The lawsuit comes at a moment of heightened concern for immigrants and women seeking reproductive care. Once data leaves California, it can be accessed by agencies in states with different policies regarding those populations.

California passed a state law nearly a decade ago restricting how police agencies handle data collected by license plate readers. The camera systems automatically log the plate number, time, date, and location of passing vehicles. Detectives can later use that data to prove an individual was in a certain location at a certain time, a tool they say helps them solve crimes.

The law prohibits state and local agencies from sharing that data with federal or out-of-state authorities, mainly because once the information leaves California, the state loses oversight over how the information is used.

“That’s why the California Legislature passed (the law) — to ensure information about Californians remains here in California,” Bonta said Friday in announcing the lawsuit. “Yet El Cajon has knowingly and repeatedly refused to comply with state law, jeopardizing the privacy and safety of individuals in its community.”

El Cajon Mayor Bill Wells said he’s confident the city will prevail in any litigation brought by the state about its ALPR practices. He described the state’s lawsuit as an overreach of power.

“We’re a sovereign city and we’re acting within the law,” said Wells. The mayor said the city does share the data with other states “because they also give us information about potential bad guys who have come to El Cajon. The crime doesn’t stop at the border. We have people from other states all the time that we’ve arrested as a result of this (technology).”

Privacy advocates and immigrant rights groups have long warned that when license plate data ends up in federal databases, it can be used against immigrant communities. Immigration and Customs Enforcement and Border Patrol have both been found in recent years to access local license plate reader systems, using them to identify people for deportation, court records show.
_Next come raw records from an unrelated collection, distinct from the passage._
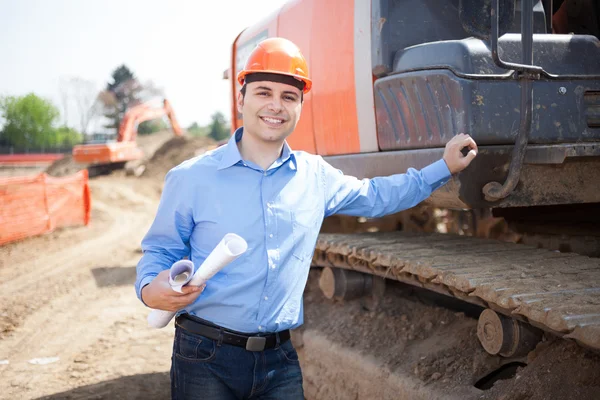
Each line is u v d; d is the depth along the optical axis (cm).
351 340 411
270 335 229
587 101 298
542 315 219
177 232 227
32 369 523
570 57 298
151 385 485
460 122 281
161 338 611
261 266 224
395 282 455
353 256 366
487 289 249
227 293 221
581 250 385
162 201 227
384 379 356
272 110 226
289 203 229
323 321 454
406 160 317
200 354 225
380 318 419
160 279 203
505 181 286
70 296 795
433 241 371
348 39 360
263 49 228
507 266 286
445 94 287
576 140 296
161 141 5566
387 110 330
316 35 404
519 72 272
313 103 413
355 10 351
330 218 604
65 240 1316
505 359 315
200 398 225
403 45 321
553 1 381
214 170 224
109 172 3161
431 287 315
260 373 228
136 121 3281
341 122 379
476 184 287
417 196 255
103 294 806
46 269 983
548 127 291
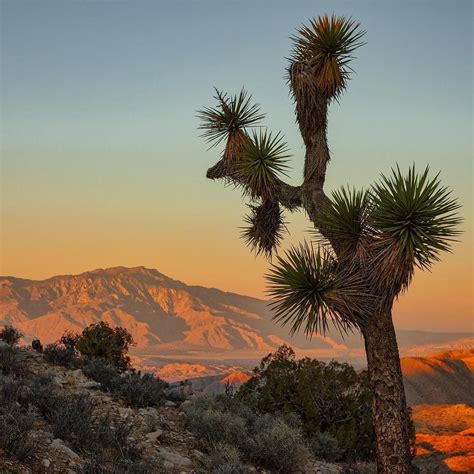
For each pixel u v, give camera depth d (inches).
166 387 701.9
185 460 480.1
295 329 405.7
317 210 442.9
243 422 583.5
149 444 500.1
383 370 405.1
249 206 529.7
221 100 526.0
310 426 696.4
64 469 393.4
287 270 403.2
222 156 528.7
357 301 396.2
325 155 458.9
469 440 1135.6
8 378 539.8
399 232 380.2
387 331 405.4
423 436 1259.8
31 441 403.9
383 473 404.5
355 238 405.7
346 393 717.9
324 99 463.5
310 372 745.6
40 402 484.4
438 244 377.7
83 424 456.1
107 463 422.3
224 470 464.8
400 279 392.2
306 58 478.0
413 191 382.0
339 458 670.5
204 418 561.9
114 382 626.2
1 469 362.6
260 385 788.0
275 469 531.5
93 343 818.2
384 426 404.5
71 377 623.2
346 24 474.6
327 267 403.5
That risk, Bonta argued, undermines trust between law enforcement and immigrant residents. “As the Trump Administration continues to target California’s immigrant communities, it is important that state and local law enforcement are not seen as a tool in furthering the president’s mass deportation agenda,” Bonta said.

Wells described those concerns as “ludicrous.” “We don’t share information with ICE … and we don’t have cameras on Planned Parenthood. We’re not doing that. It seems ridiculous that they would want to take away a legitimate law enforcement tool for a liberal fantasy.”

According to court filings, El Cajon shared data with agencies in states including Texas, Florida, Georgia, Utah, Wisconsin, and Virginia – all places where reproductive rights and protections for immigrants differ sharply from California.

Bonta’s crackdown in El Cajon comes just as Gov. Gavin Newsom vetoedSenate Bill 274, a measure that would have gone further in regulating the technology. It would have tightened regulations on how agencies use the data, including requiring deletion within 60 days and mandating random audits. The governor sided with law enforcement groups who argued the law could hinder criminal investigations.

The case, filed in San Diego Superior Court, asks a judge to declare El Cajon’s data sharing practices unlawful and order the city to stop.